*** Opening Given records ***

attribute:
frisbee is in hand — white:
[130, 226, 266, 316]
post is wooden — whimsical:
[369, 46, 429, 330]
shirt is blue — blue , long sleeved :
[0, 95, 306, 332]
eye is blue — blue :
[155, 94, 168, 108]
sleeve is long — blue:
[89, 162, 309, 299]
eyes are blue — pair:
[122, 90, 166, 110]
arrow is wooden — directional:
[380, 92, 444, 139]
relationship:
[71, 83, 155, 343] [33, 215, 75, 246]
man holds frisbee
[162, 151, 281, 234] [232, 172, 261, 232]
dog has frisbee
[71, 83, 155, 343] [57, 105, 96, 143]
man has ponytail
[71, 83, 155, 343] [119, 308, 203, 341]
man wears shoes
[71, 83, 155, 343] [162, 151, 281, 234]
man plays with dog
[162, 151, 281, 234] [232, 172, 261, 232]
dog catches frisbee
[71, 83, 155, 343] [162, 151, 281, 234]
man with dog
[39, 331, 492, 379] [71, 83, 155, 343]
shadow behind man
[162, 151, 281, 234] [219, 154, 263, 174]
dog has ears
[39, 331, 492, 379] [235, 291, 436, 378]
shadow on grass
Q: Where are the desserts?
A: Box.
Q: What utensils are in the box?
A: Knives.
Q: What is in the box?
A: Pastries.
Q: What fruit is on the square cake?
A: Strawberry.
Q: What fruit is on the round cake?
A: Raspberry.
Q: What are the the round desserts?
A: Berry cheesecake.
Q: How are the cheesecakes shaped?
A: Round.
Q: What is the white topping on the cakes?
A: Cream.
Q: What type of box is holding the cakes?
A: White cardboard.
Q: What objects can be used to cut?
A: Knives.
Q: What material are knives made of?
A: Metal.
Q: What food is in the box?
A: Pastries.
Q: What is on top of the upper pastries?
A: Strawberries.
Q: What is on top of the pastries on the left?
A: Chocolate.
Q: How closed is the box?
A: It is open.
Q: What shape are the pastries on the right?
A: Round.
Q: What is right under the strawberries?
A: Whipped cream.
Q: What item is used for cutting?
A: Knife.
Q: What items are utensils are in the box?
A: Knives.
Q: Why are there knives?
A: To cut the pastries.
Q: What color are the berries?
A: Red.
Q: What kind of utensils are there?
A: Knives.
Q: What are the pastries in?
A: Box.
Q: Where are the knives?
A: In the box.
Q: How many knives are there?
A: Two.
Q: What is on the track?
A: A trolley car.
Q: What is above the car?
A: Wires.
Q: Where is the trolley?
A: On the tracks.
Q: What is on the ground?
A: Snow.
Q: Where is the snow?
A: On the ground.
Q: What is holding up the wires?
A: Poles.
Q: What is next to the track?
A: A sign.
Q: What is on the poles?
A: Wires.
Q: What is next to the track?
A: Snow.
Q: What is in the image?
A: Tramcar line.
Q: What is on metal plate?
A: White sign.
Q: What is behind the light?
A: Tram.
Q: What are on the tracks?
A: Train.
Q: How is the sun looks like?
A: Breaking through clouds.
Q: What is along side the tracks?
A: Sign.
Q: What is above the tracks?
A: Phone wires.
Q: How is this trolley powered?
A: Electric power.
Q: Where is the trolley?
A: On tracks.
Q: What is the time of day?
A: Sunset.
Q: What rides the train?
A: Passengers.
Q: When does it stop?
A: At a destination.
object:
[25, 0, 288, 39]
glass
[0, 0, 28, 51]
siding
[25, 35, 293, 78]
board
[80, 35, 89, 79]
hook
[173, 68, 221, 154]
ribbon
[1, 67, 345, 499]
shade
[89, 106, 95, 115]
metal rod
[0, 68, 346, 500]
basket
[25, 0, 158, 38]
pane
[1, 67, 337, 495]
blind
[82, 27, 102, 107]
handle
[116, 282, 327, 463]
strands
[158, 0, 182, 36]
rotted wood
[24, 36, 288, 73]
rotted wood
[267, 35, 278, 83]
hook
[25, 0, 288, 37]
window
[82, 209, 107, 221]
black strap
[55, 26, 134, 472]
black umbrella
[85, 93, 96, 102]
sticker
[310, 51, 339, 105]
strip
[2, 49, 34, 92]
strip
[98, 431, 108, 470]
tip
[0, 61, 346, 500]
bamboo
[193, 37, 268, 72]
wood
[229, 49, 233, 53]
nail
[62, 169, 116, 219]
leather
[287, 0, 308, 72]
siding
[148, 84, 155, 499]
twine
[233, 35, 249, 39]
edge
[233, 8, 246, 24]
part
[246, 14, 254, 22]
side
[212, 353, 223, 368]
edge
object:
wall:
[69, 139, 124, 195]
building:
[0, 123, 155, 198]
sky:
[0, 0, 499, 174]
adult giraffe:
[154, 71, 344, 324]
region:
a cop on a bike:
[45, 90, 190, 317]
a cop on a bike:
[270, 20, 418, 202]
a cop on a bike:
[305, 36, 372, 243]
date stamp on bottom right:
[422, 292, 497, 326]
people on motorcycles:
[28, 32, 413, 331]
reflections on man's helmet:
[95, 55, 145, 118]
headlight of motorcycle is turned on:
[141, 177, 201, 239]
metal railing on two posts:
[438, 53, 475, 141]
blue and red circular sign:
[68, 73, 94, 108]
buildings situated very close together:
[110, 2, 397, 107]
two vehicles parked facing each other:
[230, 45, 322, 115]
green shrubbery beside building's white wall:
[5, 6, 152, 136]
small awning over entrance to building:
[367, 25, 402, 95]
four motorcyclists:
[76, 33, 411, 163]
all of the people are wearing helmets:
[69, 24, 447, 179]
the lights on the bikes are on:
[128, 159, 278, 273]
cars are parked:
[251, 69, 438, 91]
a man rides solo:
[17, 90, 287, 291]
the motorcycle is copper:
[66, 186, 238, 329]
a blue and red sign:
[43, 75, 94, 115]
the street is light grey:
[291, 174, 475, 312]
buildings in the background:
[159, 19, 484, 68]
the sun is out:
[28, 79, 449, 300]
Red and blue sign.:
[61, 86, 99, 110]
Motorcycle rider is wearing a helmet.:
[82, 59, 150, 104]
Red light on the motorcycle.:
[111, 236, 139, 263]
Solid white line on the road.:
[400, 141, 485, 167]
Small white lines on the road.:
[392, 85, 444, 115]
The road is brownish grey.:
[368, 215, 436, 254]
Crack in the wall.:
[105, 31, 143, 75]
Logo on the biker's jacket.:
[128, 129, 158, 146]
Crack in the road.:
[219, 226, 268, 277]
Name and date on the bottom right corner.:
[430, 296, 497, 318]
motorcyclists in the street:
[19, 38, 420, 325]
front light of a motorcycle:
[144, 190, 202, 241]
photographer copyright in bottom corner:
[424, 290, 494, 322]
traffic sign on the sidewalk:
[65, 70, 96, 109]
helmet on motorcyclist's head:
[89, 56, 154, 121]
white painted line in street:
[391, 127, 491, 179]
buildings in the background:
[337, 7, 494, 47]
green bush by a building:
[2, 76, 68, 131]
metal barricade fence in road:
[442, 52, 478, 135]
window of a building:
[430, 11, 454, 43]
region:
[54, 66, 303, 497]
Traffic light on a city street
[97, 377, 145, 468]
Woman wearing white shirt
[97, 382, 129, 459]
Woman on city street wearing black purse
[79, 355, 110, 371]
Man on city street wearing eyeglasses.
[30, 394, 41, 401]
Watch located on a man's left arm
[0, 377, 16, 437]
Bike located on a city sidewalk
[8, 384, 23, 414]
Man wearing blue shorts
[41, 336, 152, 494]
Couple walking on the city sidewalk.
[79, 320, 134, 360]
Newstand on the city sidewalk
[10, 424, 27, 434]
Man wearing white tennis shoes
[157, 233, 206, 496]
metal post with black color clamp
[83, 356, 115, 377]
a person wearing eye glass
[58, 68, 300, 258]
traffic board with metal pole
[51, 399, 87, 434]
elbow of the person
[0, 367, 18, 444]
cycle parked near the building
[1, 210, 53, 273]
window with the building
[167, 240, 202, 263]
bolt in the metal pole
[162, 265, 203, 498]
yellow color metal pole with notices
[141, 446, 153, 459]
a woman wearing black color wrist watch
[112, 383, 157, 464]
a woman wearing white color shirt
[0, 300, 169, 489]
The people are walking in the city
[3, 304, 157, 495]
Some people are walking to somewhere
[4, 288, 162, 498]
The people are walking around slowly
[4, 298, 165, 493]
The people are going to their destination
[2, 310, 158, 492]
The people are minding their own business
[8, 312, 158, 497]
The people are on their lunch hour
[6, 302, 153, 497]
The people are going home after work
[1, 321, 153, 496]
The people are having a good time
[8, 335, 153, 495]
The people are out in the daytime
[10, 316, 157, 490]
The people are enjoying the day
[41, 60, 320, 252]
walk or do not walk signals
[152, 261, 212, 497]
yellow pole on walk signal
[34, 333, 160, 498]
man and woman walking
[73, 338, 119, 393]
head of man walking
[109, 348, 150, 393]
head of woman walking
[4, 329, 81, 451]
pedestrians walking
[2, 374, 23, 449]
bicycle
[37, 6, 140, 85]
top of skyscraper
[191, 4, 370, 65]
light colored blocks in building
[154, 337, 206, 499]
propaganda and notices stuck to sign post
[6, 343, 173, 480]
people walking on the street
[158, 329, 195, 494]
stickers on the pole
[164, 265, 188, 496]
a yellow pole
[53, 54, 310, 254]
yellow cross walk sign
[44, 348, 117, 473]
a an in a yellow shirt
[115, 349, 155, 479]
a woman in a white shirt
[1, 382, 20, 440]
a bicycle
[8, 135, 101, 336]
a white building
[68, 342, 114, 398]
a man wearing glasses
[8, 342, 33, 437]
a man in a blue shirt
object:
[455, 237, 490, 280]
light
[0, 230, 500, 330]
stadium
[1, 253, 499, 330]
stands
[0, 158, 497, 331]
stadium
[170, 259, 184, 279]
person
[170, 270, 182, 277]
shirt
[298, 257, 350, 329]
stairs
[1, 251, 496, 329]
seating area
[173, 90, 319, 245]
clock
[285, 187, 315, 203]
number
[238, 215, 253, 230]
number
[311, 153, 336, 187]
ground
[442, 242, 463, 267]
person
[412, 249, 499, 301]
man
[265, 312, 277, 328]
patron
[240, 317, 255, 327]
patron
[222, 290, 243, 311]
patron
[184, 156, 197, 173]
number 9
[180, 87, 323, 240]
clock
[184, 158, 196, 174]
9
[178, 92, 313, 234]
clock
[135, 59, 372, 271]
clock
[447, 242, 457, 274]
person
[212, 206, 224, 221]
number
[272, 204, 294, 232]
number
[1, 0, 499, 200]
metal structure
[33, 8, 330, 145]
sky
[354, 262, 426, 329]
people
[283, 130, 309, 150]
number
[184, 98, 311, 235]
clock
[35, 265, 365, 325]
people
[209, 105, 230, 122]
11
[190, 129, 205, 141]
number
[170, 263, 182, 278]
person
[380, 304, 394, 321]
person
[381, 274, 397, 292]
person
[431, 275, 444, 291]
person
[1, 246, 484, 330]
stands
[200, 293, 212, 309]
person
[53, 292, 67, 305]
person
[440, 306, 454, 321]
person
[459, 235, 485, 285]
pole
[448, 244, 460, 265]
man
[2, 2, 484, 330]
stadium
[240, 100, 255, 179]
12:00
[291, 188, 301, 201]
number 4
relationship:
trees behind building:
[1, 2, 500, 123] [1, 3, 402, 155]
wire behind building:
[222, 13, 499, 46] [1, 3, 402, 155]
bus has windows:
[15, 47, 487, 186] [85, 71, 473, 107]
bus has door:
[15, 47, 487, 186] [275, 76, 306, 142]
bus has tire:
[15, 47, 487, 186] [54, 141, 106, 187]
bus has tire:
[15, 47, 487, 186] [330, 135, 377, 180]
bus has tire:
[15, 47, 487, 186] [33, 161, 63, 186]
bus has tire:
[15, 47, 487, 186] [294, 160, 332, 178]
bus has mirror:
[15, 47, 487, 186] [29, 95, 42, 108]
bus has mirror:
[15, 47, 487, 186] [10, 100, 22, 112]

*** Closing Given records ***

Render everything from the line containing "[1, 321, 153, 496]" down to the line containing "[1, 2, 500, 123] [1, 3, 402, 155]", both ends included, as a Markdown table with the columns Row and Line. Skip any blank lines.

| Row | Line |
|---|---|
| 1 | [1, 321, 153, 496] |
| 2 | The people are having a good time |
| 3 | [8, 335, 153, 495] |
| 4 | The people are out in the daytime |
| 5 | [10, 316, 157, 490] |
| 6 | The people are enjoying the day |
| 7 | [41, 60, 320, 252] |
| 8 | walk or do not walk signals |
| 9 | [152, 261, 212, 497] |
| 10 | yellow pole on walk signal |
| 11 | [34, 333, 160, 498] |
| 12 | man and woman walking |
| 13 | [73, 338, 119, 393] |
| 14 | head of man walking |
| 15 | [109, 348, 150, 393] |
| 16 | head of woman walking |
| 17 | [4, 329, 81, 451] |
| 18 | pedestrians walking |
| 19 | [2, 374, 23, 449] |
| 20 | bicycle |
| 21 | [37, 6, 140, 85] |
| 22 | top of skyscraper |
| 23 | [191, 4, 370, 65] |
| 24 | light colored blocks in building |
| 25 | [154, 337, 206, 499] |
| 26 | propaganda and notices stuck to sign post |
| 27 | [6, 343, 173, 480] |
| 28 | people walking on the street |
| 29 | [158, 329, 195, 494] |
| 30 | stickers on the pole |
| 31 | [164, 265, 188, 496] |
| 32 | a yellow pole |
| 33 | [53, 54, 310, 254] |
| 34 | yellow cross walk sign |
| 35 | [44, 348, 117, 473] |
| 36 | a an in a yellow shirt |
| 37 | [115, 349, 155, 479] |
| 38 | a woman in a white shirt |
| 39 | [1, 382, 20, 440] |
| 40 | a bicycle |
| 41 | [8, 135, 101, 336] |
| 42 | a white building |
| 43 | [68, 342, 114, 398] |
| 44 | a man wearing glasses |
| 45 | [8, 342, 33, 437] |
| 46 | a man in a blue shirt |
| 47 | object: |
| 48 | [455, 237, 490, 280] |
| 49 | light |
| 50 | [0, 230, 500, 330] |
| 51 | stadium |
| 52 | [1, 253, 499, 330] |
| 53 | stands |
| 54 | [0, 158, 497, 331] |
| 55 | stadium |
| 56 | [170, 259, 184, 279] |
| 57 | person |
| 58 | [170, 270, 182, 277] |
| 59 | shirt |
| 60 | [298, 257, 350, 329] |
| 61 | stairs |
| 62 | [1, 251, 496, 329] |
| 63 | seating area |
| 64 | [173, 90, 319, 245] |
| 65 | clock |
| 66 | [285, 187, 315, 203] |
| 67 | number |
| 68 | [238, 215, 253, 230] |
| 69 | number |
| 70 | [311, 153, 336, 187] |
| 71 | ground |
| 72 | [442, 242, 463, 267] |
| 73 | person |
| 74 | [412, 249, 499, 301] |
| 75 | man |
| 76 | [265, 312, 277, 328] |
| 77 | patron |
| 78 | [240, 317, 255, 327] |
| 79 | patron |
| 80 | [222, 290, 243, 311] |
| 81 | patron |
| 82 | [184, 156, 197, 173] |
| 83 | number 9 |
| 84 | [180, 87, 323, 240] |
| 85 | clock |
| 86 | [184, 158, 196, 174] |
| 87 | 9 |
| 88 | [178, 92, 313, 234] |
| 89 | clock |
| 90 | [135, 59, 372, 271] |
| 91 | clock |
| 92 | [447, 242, 457, 274] |
| 93 | person |
| 94 | [212, 206, 224, 221] |
| 95 | number |
| 96 | [272, 204, 294, 232] |
| 97 | number |
| 98 | [1, 0, 499, 200] |
| 99 | metal structure |
| 100 | [33, 8, 330, 145] |
| 101 | sky |
| 102 | [354, 262, 426, 329] |
| 103 | people |
| 104 | [283, 130, 309, 150] |
| 105 | number |
| 106 | [184, 98, 311, 235] |
| 107 | clock |
| 108 | [35, 265, 365, 325] |
| 109 | people |
| 110 | [209, 105, 230, 122] |
| 111 | 11 |
| 112 | [190, 129, 205, 141] |
| 113 | number |
| 114 | [170, 263, 182, 278] |
| 115 | person |
| 116 | [380, 304, 394, 321] |
| 117 | person |
| 118 | [381, 274, 397, 292] |
| 119 | person |
| 120 | [431, 275, 444, 291] |
| 121 | person |
| 122 | [1, 246, 484, 330] |
| 123 | stands |
| 124 | [200, 293, 212, 309] |
| 125 | person |
| 126 | [53, 292, 67, 305] |
| 127 | person |
| 128 | [440, 306, 454, 321] |
| 129 | person |
| 130 | [459, 235, 485, 285] |
| 131 | pole |
| 132 | [448, 244, 460, 265] |
| 133 | man |
| 134 | [2, 2, 484, 330] |
| 135 | stadium |
| 136 | [240, 100, 255, 179] |
| 137 | 12:00 |
| 138 | [291, 188, 301, 201] |
| 139 | number 4 |
| 140 | relationship: |
| 141 | trees behind building: |
| 142 | [1, 2, 500, 123] [1, 3, 402, 155] |